Authentication Error

Problem: "Invalid API key" or authentication errors

Solutions: 1. Check that the API key is correct and active 2. Ensure there are no extra spaces when copying/pasting 3. Verify the API key has the required permissions in Google Cloud Console 4. Confirm you have not exceeded your API key usage limits

Image/Video URLs Do Not Work

Problem: Analysis fails or cannot find the images/videos

Solutions: 1. Verify the URLs are publicly accessible 2. Ensure the URLs are valid and point to existing files 3. Check the file format (JPG, PNG for images; MP4, MOV for videos) 4. Confirm the servers do not block access from Gemini services 5. For private URLs, consider using temporary URLs or public storage services

Prompt Does Not Produce Expected Results

Problem: Results are not what you expected

Solutions: 1. Be more specific: Add more detail to your prompt 2. Rephrase: Try different ways to ask the same question 3. Provide context: Include relevant information about what you are analyzing 4. Break into steps: For complex tasks, consider using multiple Gemini actions in sequence 5. Try different models: Some models perform better for certain tasks

Usage Limits Exceeded

Problem: "Rate limit exceeded" or "Quota exceeded"

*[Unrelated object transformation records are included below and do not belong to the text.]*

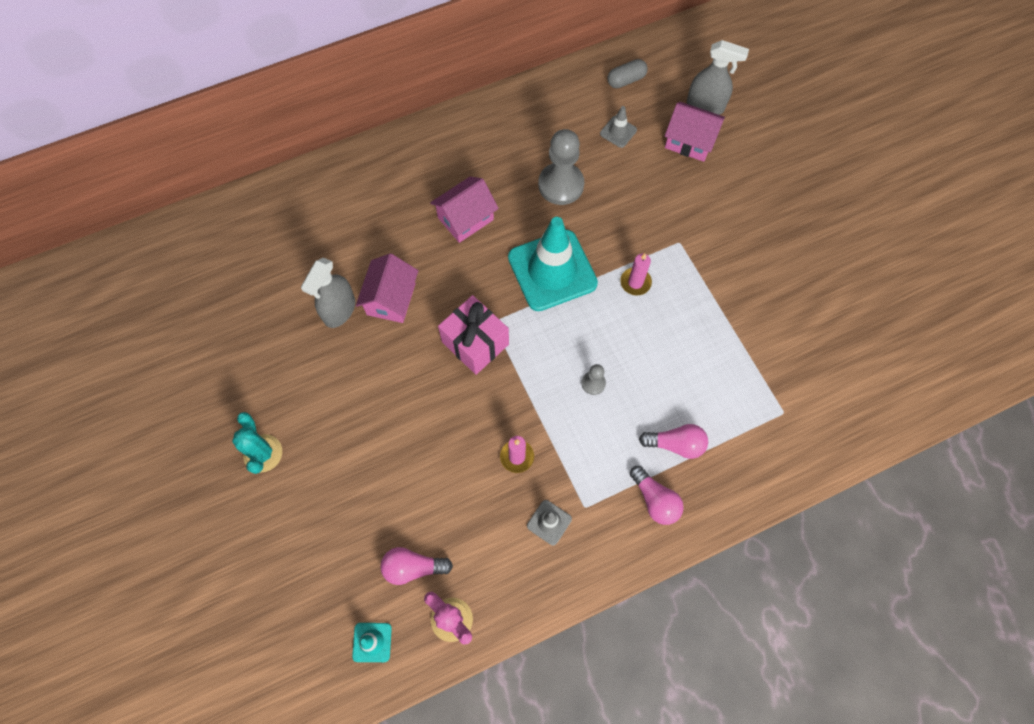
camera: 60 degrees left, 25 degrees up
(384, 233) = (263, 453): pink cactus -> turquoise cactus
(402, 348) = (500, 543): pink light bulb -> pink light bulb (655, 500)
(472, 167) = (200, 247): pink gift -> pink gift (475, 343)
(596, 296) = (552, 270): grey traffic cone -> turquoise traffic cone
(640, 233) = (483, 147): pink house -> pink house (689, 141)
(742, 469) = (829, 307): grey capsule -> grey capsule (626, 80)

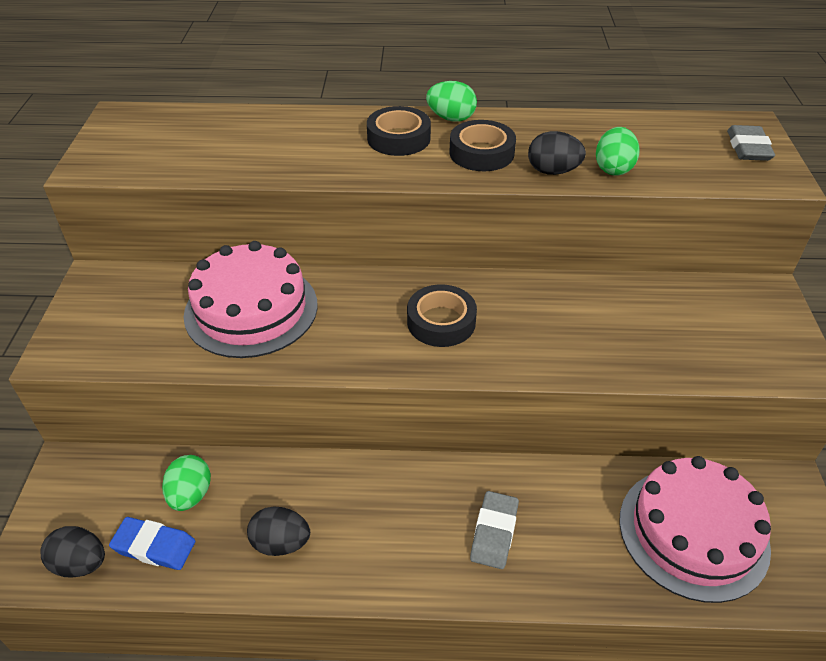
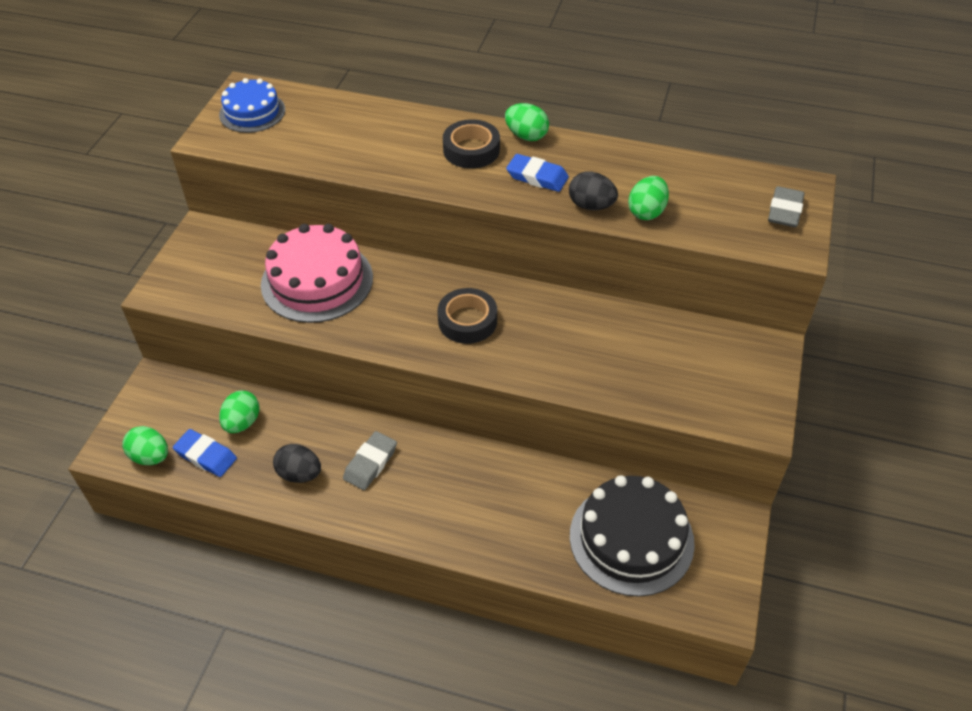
camera: 15 degrees right, 5 degrees up
(80, 564) = (150, 456): black egg -> green egg
(134, 135) = (252, 112): none -> blue cake
(481, 153) = (537, 177): black tape -> blue eraser
(494, 532) = (467, 503): grey eraser -> grey eraser (370, 463)
(693, 532) = (631, 538): pink cake -> black cake

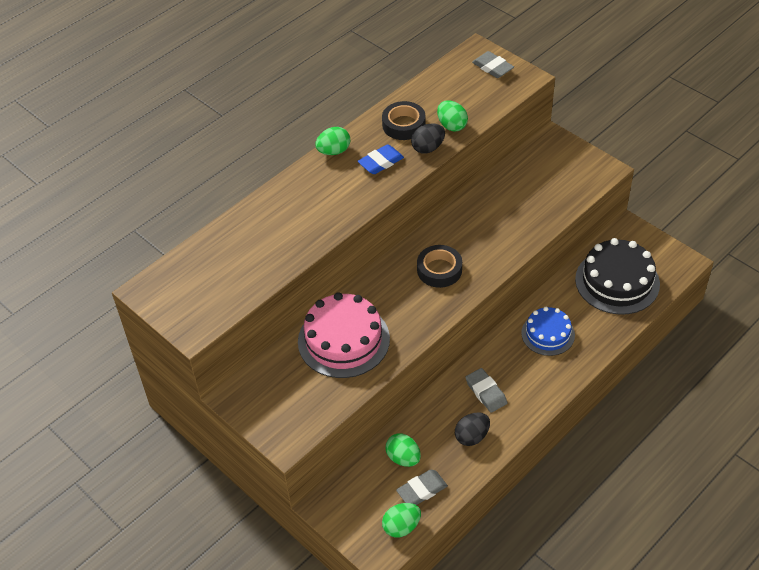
camera: 60 degrees left, 0 degrees up
(206, 456) = (422, 490): blue eraser -> grey eraser
(252, 112) = (181, 294): blue cake -> blue cake (548, 334)
(471, 150) = (327, 184): black tape -> black tape (403, 125)

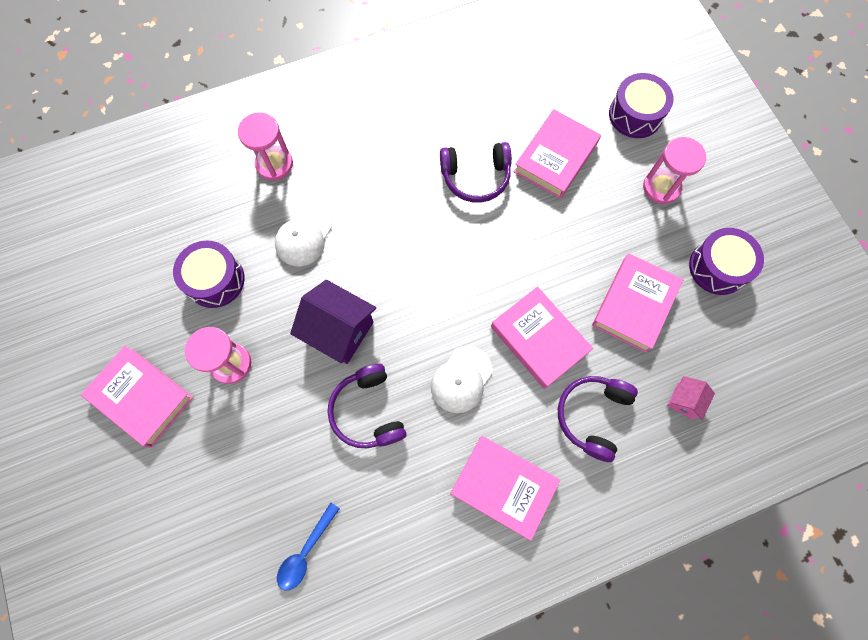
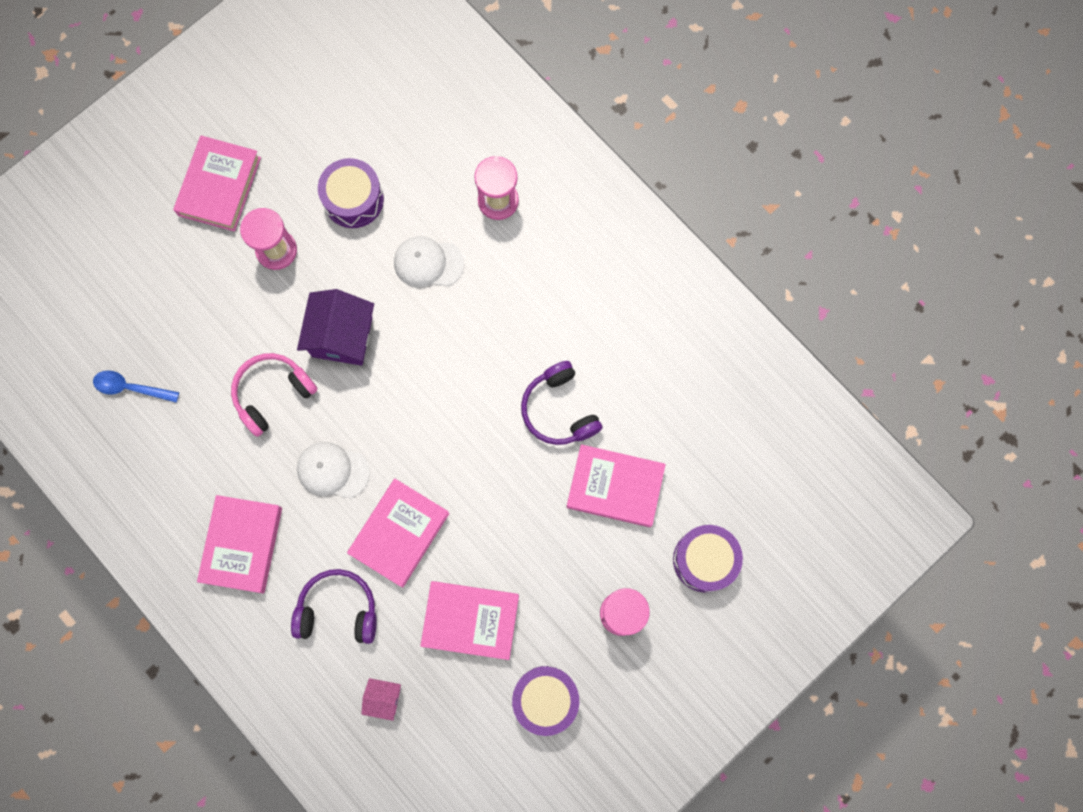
camera: 70 degrees right, 5 degrees up
(368, 411) = (273, 394): purple headphones -> pink headphones

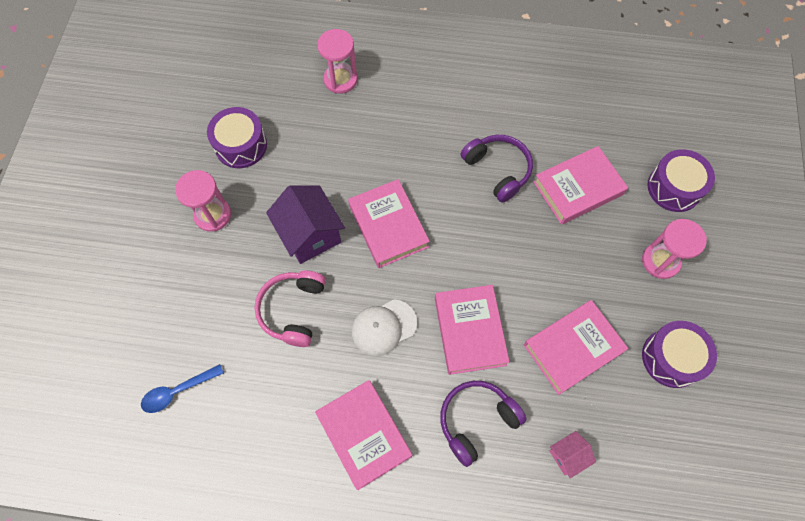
camera: 40 degrees left, 10 degrees down
(219, 186) = (134, 204): pink book -> pink book (388, 226)
(428, 263) = (328, 147): white cap -> none
(559, 410) = (498, 170): purple headphones -> purple headphones turned 150 degrees counterclockwise

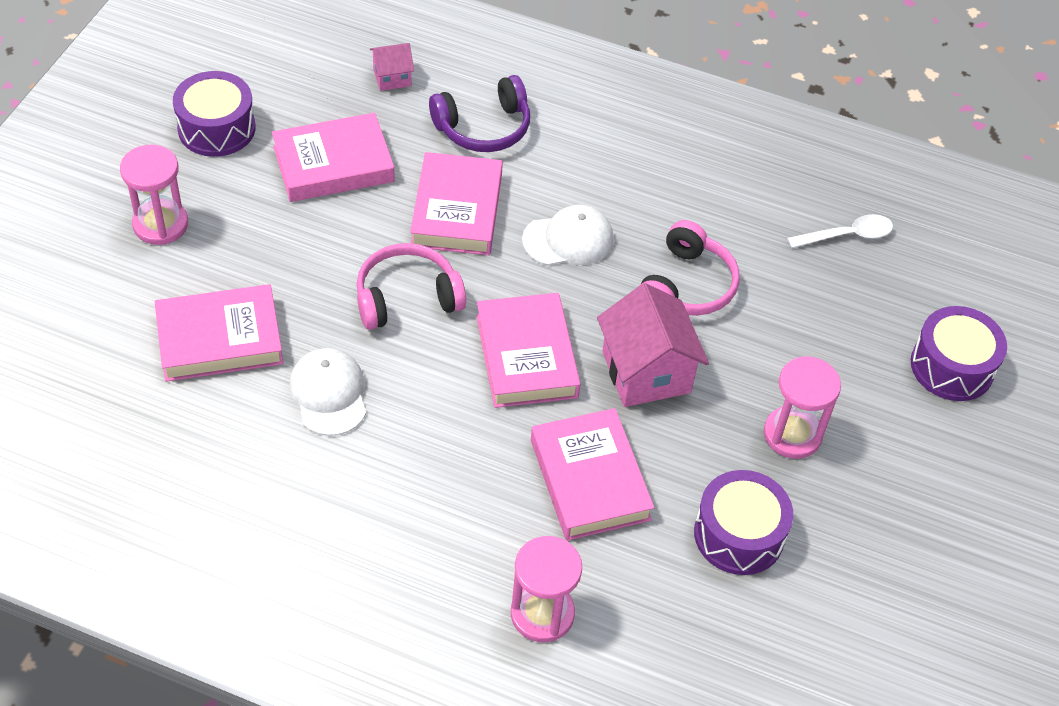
camera: 170 degrees left, 15 degrees down
(178, 391) = (846, 235): blue spoon -> white spoon
(310, 235) = (646, 372): purple house -> pink house
(364, 435) = (621, 145): pink book -> pink book (590, 479)
(477, 248) = (407, 297): none -> pink headphones
(498, 170) = (329, 394): purple headphones -> white cap
(674, 188) = (75, 306): purple drum -> purple drum (952, 366)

Solutions: 1. Review your Gemini API plan limits 2. Consider using a lighter model (Flash Lite) to reduce usage 3. Add delays between calls when processing multiple items 4. Contact Google to increase your limits if needed

Model Not Available

Problem: Error when selecting a specific model

Solutions: 1. Verify the model is available in your region 2. Try an alternative model (e.g., Flash instead of Pro) 3. Check Gemini documentation for model availability 4. Update to the latest system version

Best Practices

Security

  1. Never share your API key in public code or documentation
  2. Use environment variables or secure storage for API keys in production
  3. Rotate API keys periodically
  4. Monitor usage of your API key to detect unauthorized use

Cost Optimization

  1. Choose the right model: Use lighter models (Flash Lite) when possible
  2. Combine multiple analyses in a single prompt when appropriate
  3. Cache results when processing the same content multiple times
  4. Monitor consumption to avoid billing surprises

Result Quality

  1. Write clear, specific prompts for better results
  2. Provide examples in your prompt when helpful
  3. Iterate and improve prompts based on the results you get
  4. Use the right model for each task (Pro for complex, Flash for simpler tasks)

Integration in Automations

  1. Handle errors using conditional nodes after the Gemini action
  2. Validate results before using them in downstream actions
  3. Use timeouts to avoid automations hanging
  4. Log results for debugging and continuous improvement

Frequently Asked Questions

Q: Can I use multiple images in a single analysis?
A: Yes. You can enter multiple image URLs (one per line), and Gemini will analyze them together.

Q: What image/video formats are supported?
A: For images: JPG, PNG, GIF, WebP. For videos: MP4, MOV, AVI, WebM. See Gemini’s official documentation for the full list.

Q: How long does it take to process an image/video?
A: It depends on file size and the model used. Typically, small images take seconds, while videos can take minutes.

Q: Can I use automation context variables in the prompt?
A: Yes. You can use context variables with the {{variable.name}} syntax in the prompt field.

Q: Are there limits on the size of files I can process?
A: Yes. Gemini has file size limits. Check the official documentation for current limits.

Q: Can I use this node without an API key?
A: No. A valid API key is required to use Gemini services.

Q: Where are the results stored?
A: Results are available in the automation context and can be used by downstream nodes. See the documentation on how to access them.

Q: What’s the difference between Pro and Flash models?
A: Pro is more capable and accurate but slower and more expensive. Flash is faster and cheaper but may be less accurate on very complex tasks.